The Immune Response to SARS-CoV-2 and Variants of Concern

Abstract

At the end of 2019 a newly emerged betacoronavirus, severe acute respiratory syndrome coronavirus 2 (SARS-CoV-2), was identified as the cause of an outbreak of severe pneumonia, subsequently termed COVID-19, in a number of patients in Wuhan, China. Subsequently, SARS-CoV-2 rapidly spread globally, resulting in a pandemic that has to date infected over 200 million individuals and resulted in more than 4.3 million deaths. While SARS-CoV-2 results in severe disease in 13.8%, with increasing frequency of severe disease with age, over 80% of infections are asymptomatic or mild. The immune response is an important determinant of outcome following SARS-CoV-2 infection. While B cell and T cell responses are associated with control of infection and protection against subsequent challenge with SARS-CoV-2, failure to control viral replication and the resulting hyperinflammation are associated with severe COVID-19. Towards the end of 2020, several variants of concern emerged that demonstrate increased transmissibility and/or evasion of immune responses from prior SARS-CoV-2 infection. This article reviews what is known about the humoral and cellular immune responses to SARS-CoV-2 and how mutation and structural/functional changes in the emerging variants of concern impact upon the immune protection from prior infection or vaccination.

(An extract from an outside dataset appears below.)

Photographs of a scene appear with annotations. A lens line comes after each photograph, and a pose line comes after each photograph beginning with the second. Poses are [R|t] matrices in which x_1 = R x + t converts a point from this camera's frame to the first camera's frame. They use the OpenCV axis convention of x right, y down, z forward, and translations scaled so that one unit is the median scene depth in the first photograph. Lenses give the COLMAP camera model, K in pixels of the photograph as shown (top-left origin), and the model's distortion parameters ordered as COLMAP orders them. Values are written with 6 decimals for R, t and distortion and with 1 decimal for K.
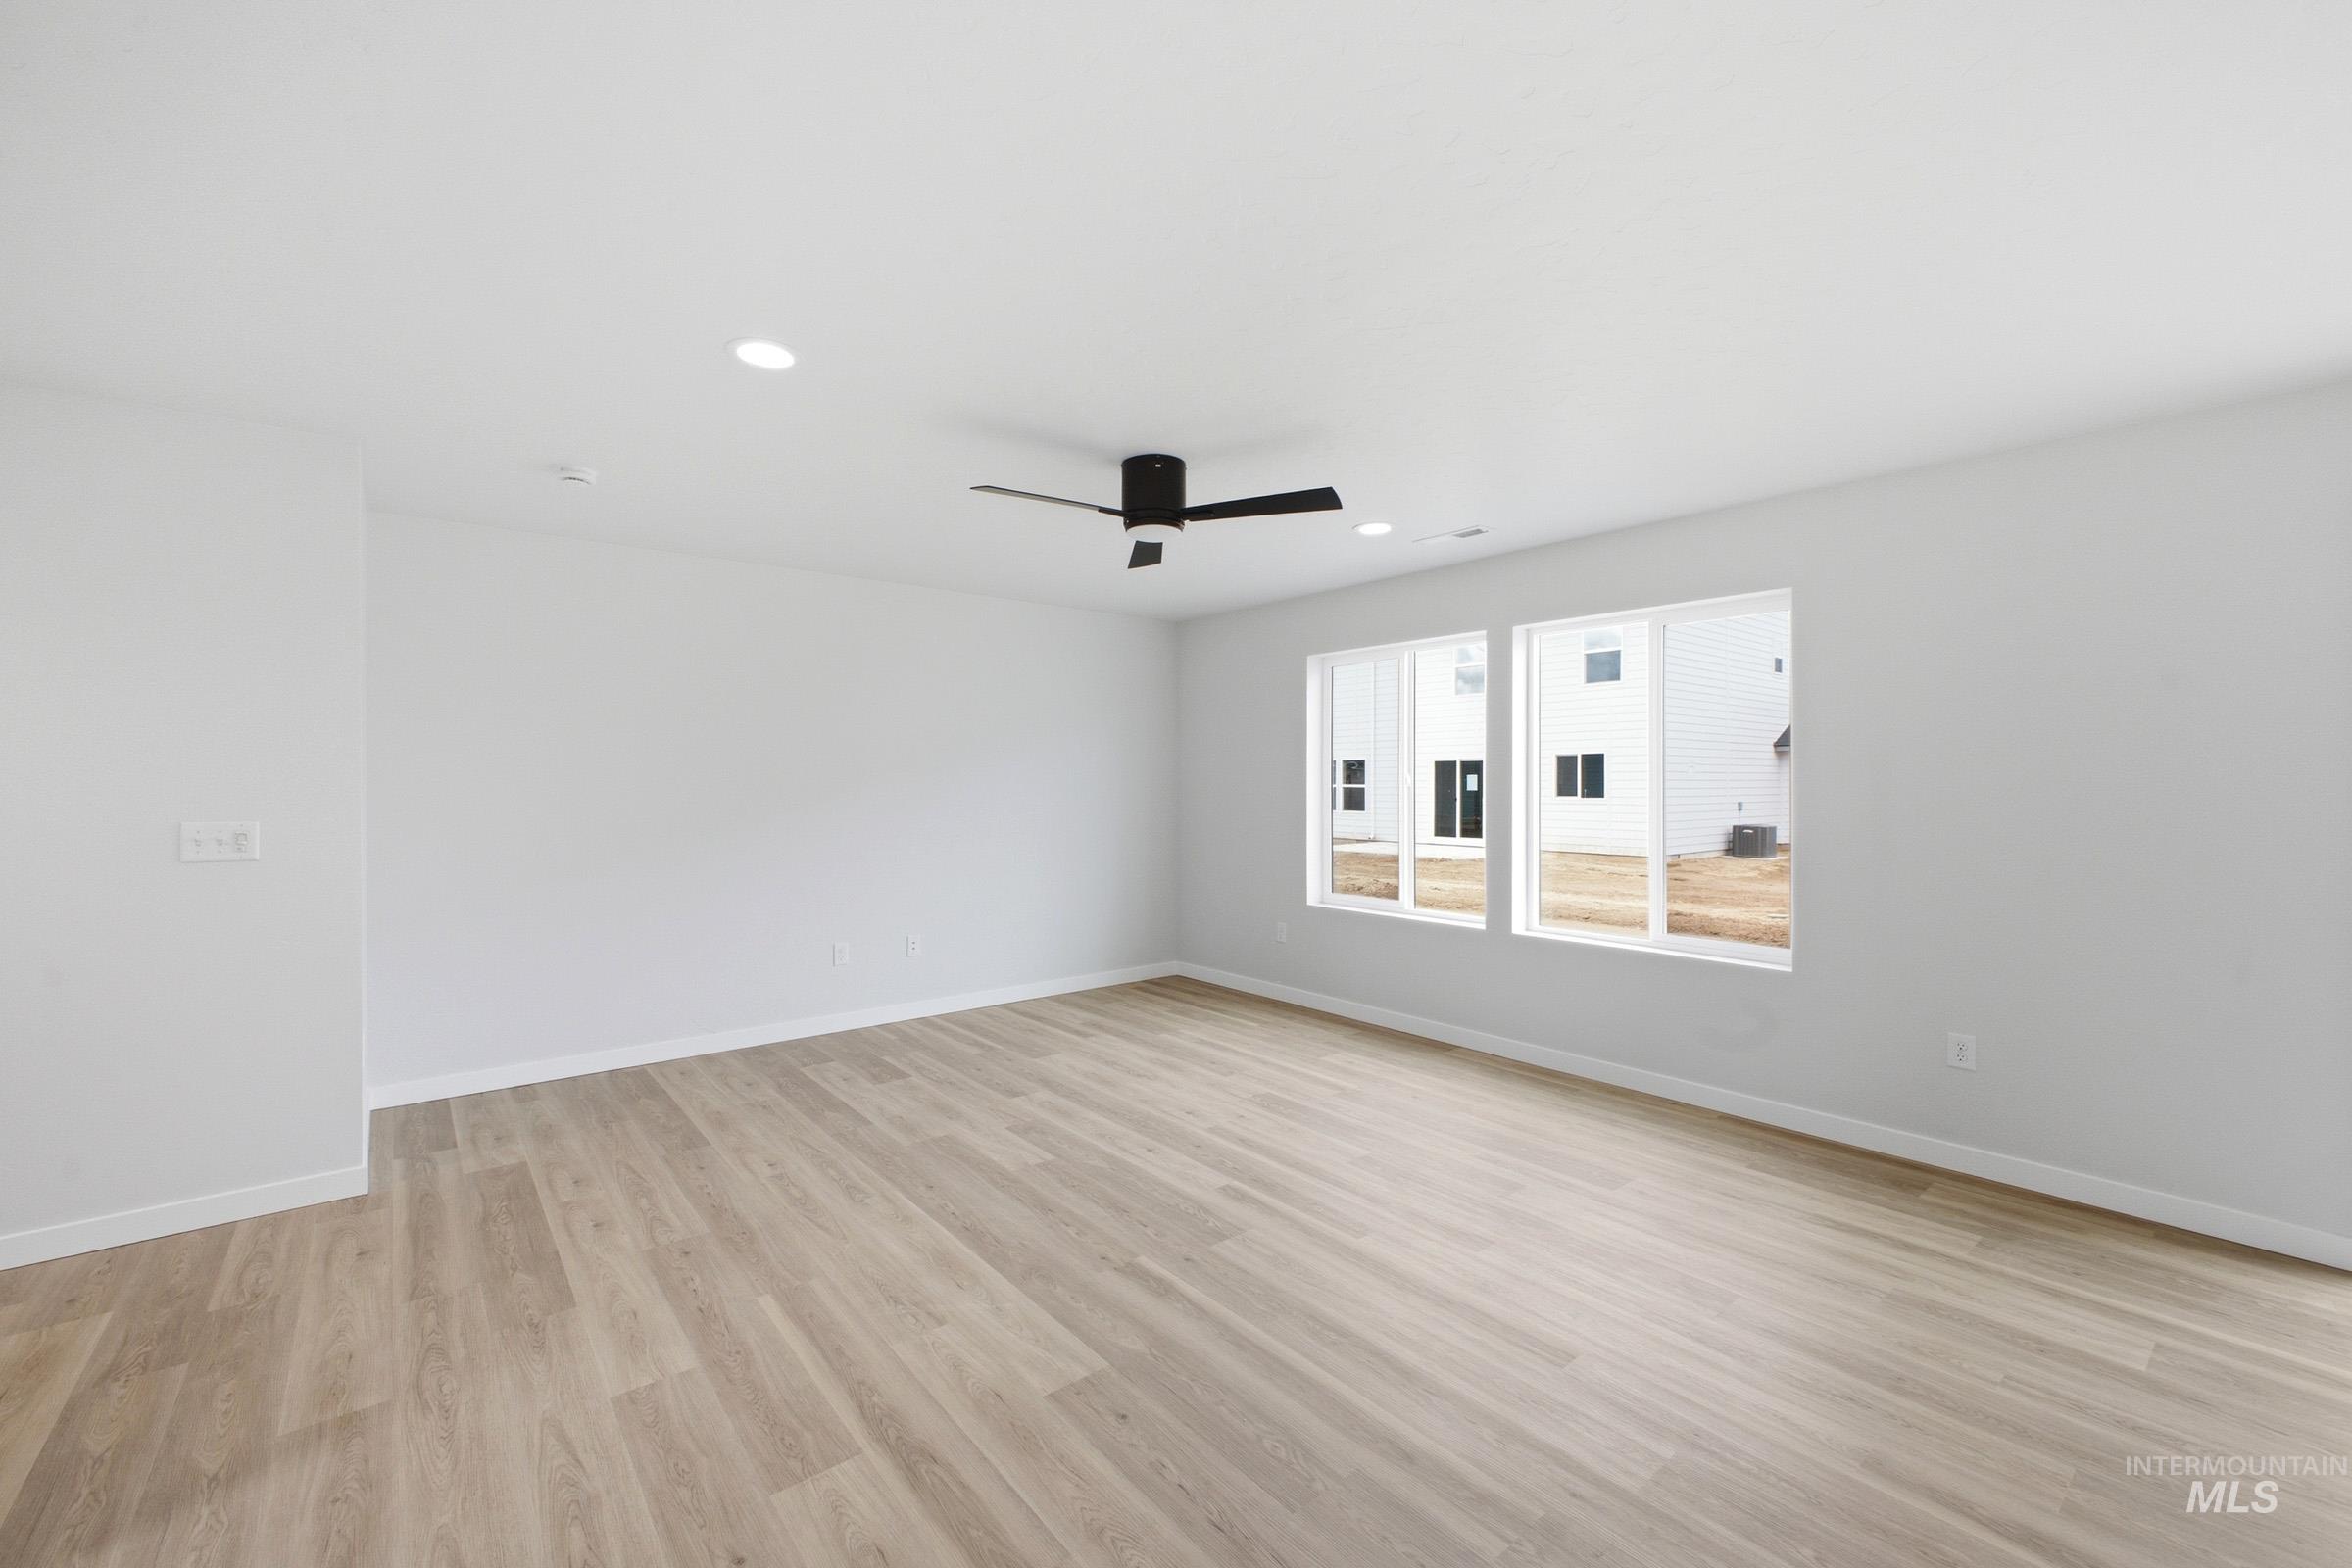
lens RADIAL K [[925.5, 0, 1157.8], [0, 925.5, 783.3], [0, 0, 1]] dist [0.012478, -0.001792]
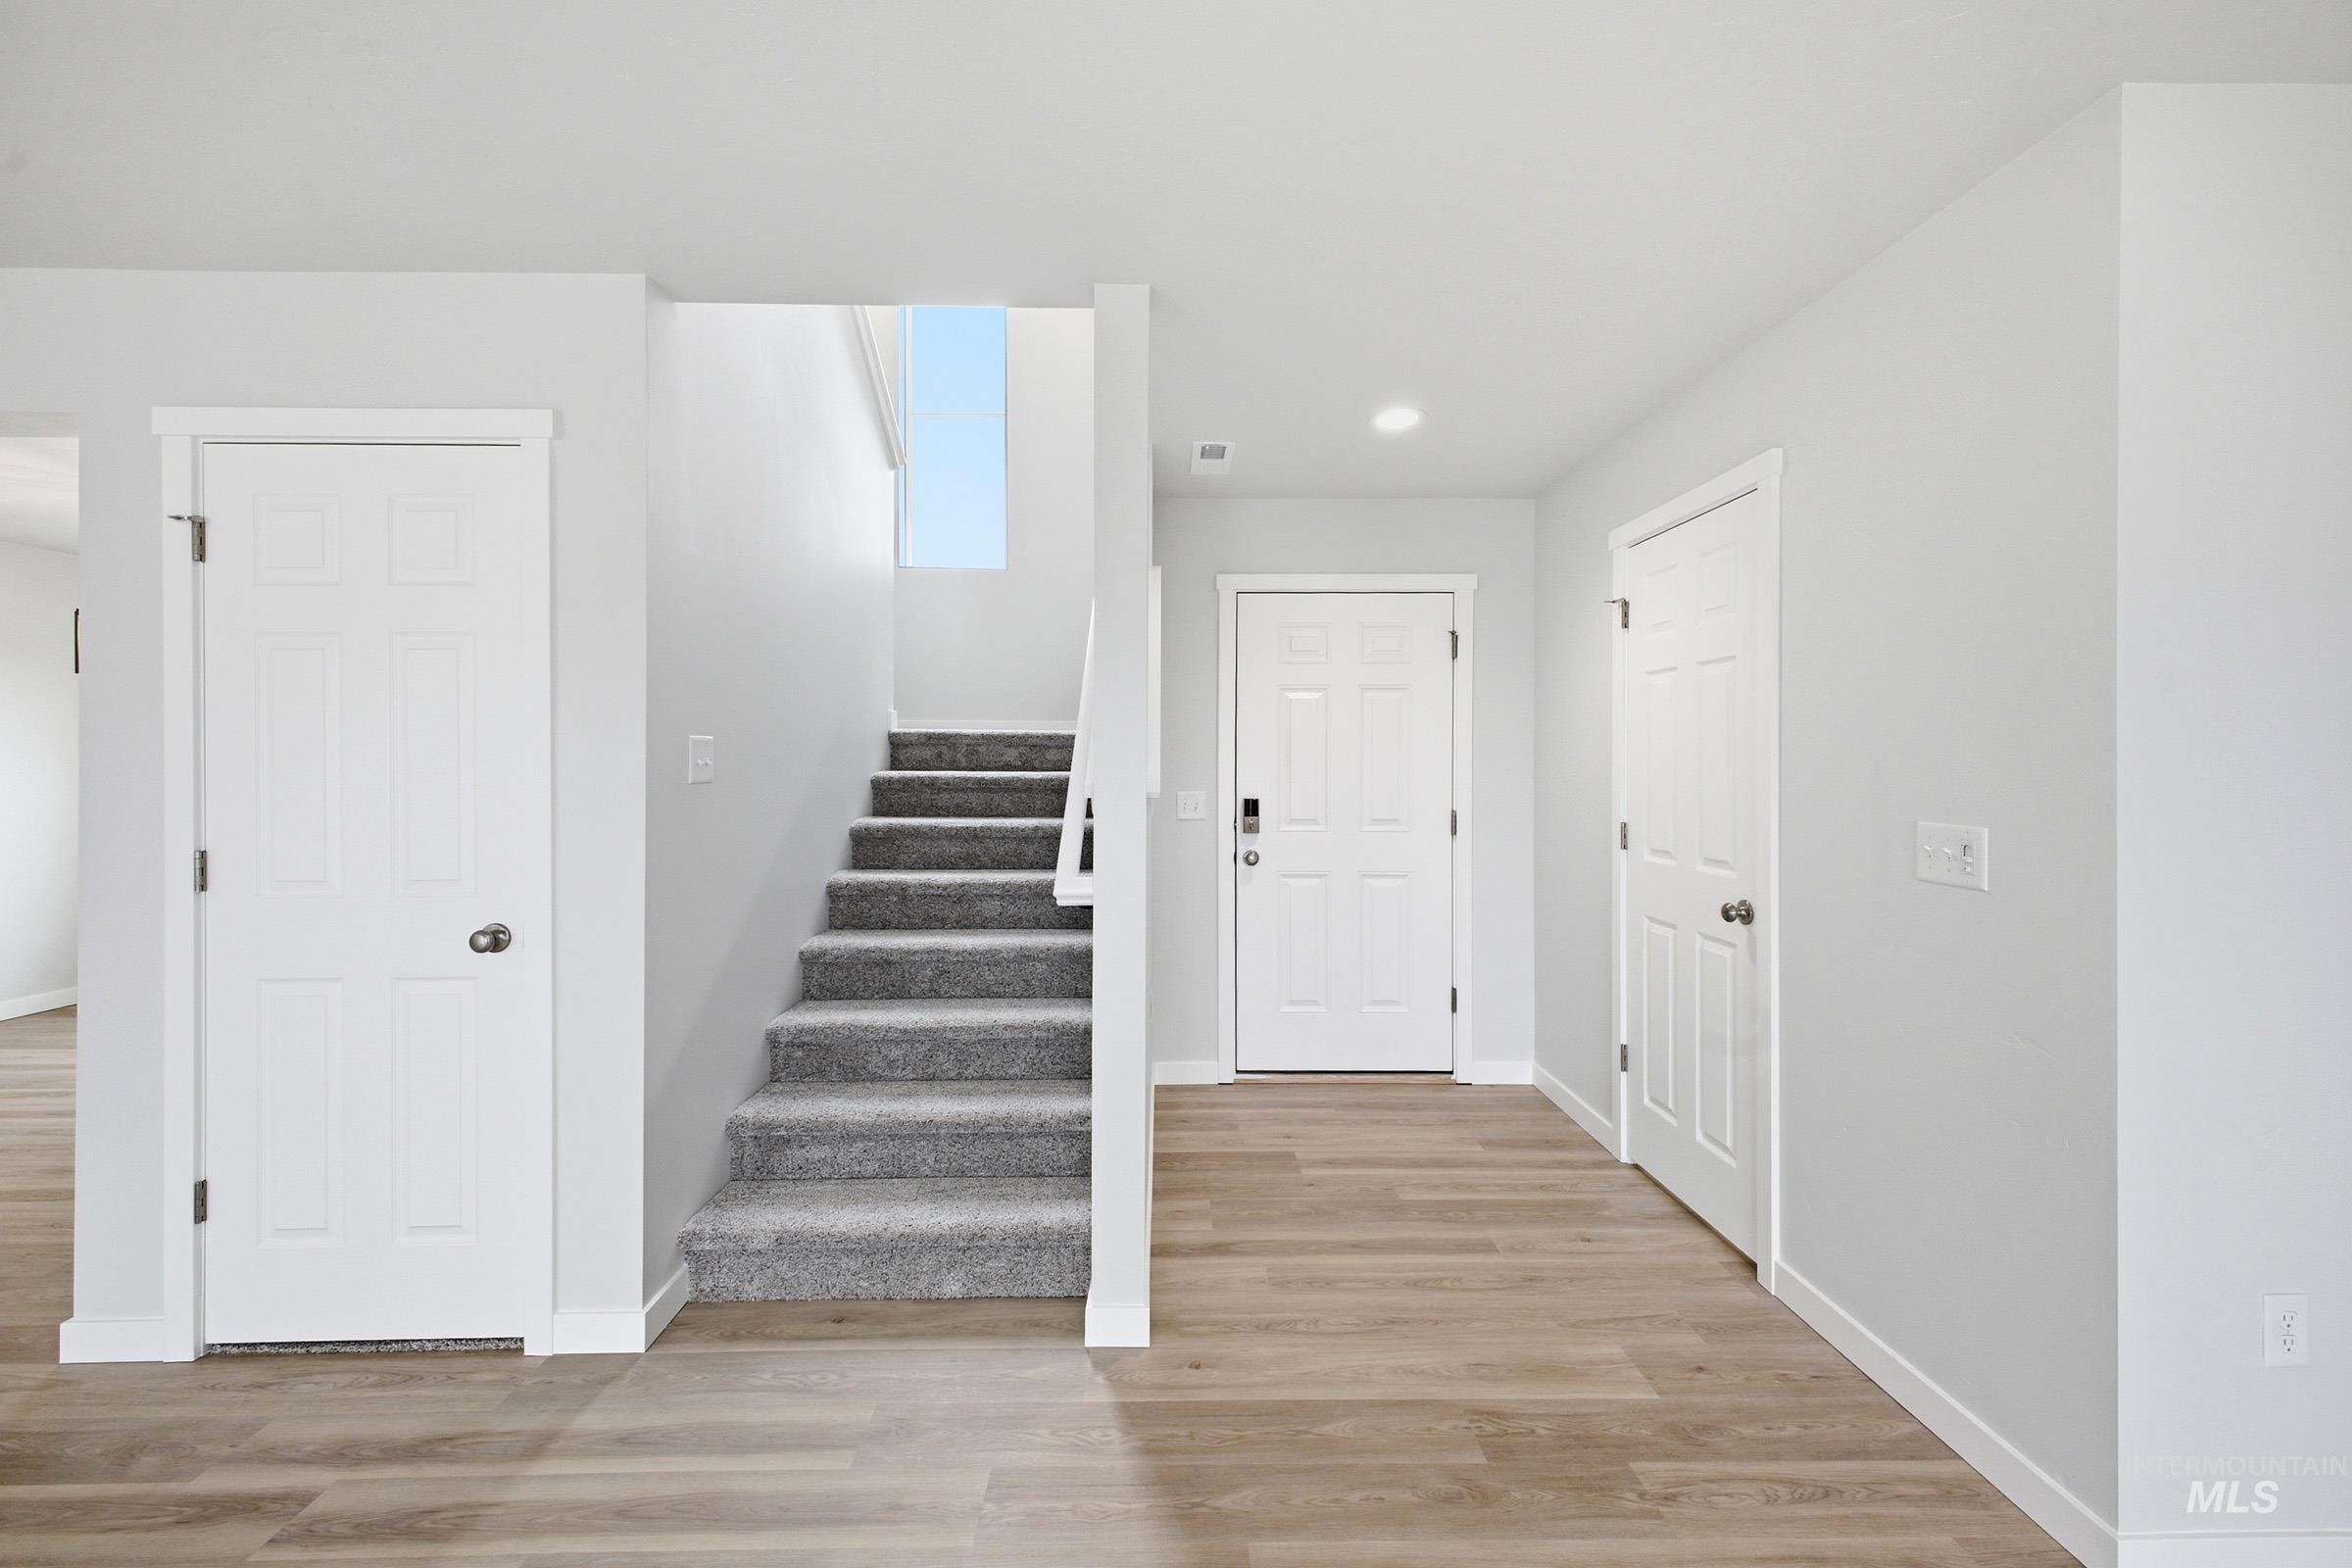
lens RADIAL K [[925.5, 0, 1175.7], [0, 925.5, 775.9], [0, 0, 1]] dist [0.012478, -0.001792]
pose [[-0.614008, 0.005460, -0.789281, -0.167149], [-0.000327, 0.999974, 0.007172, 0.003449], [0.789300, 0.004662, -0.613990, 0.988588]]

Keywords: COVID-19; SARS-CoV-2; immune response; pandemic; vaccine; variants of concern.

Figure 1

The genomic structure of SARS-CoV-2. The genome encodes two large open reading frames (ORFs), ORF1a and ORF1b, which encode 16 non-structural proteins (NSP1-NSP16). The structural genes encode the structural proteins, spike (S), envelope (E), membrane (M), and nucleocapsid (N), and the accessory genes (3a, 3b, 6, 7a, 7b, 8, 9 and 10) (Created with Biorender.com accessed on 9 September 2021).

Figure 2

The emergence of new variants over time. The colours represent the ancestral clade. The variants of concern and variants of interest are shown on the graph. The image was taken from www.nextstrain.org under a CC-BY-4.0 license and is unchanged (accessed on 15 July 2021).

Figure 3

The mutations in the spike protein of four variants of concern. The schematic design of the spike protein is shown on the left. The mutations in 4 variants of concern are shown in the table on the right.

Figure 4

Structural comparison of the spike proteins of the variants of concern and the ancestral variant. (A) A ribbon diagram of the prefusion conformation of SARS-CoV-2 S protein trimer (PDB ID: 7DDN) (Ancestral variant). (B) SARS-CoV-2 spike protein trimer structure space filling model (B.1) (trimer). (C) Ribbon diagram of the monomer of the SARS CoV-2 spike protein (B1.). Spike protein monomer ribbon structures from (D) B.1.1.7 (UK variant/Alpha) spike structure in monomer, (E) P.1 (Brazil variant/Gamma) spike structure in monomer, (F) B.1.357 (South African variant/Beta) spike structure in monomer, and (G) B.1.617.2 (Indian variant/Delta) spike structure in monomer. In D to G, the spike protein monomer ribbon structures are superimposed on a faint transparent van der Waals surface The NTD site is shown in pink, the RBD is shown in blue, the mutations in the spike (compared to 19A) are shown as orange spheres, and the glycans are shown in light green. Images were made using PyMOL version 2.3.2.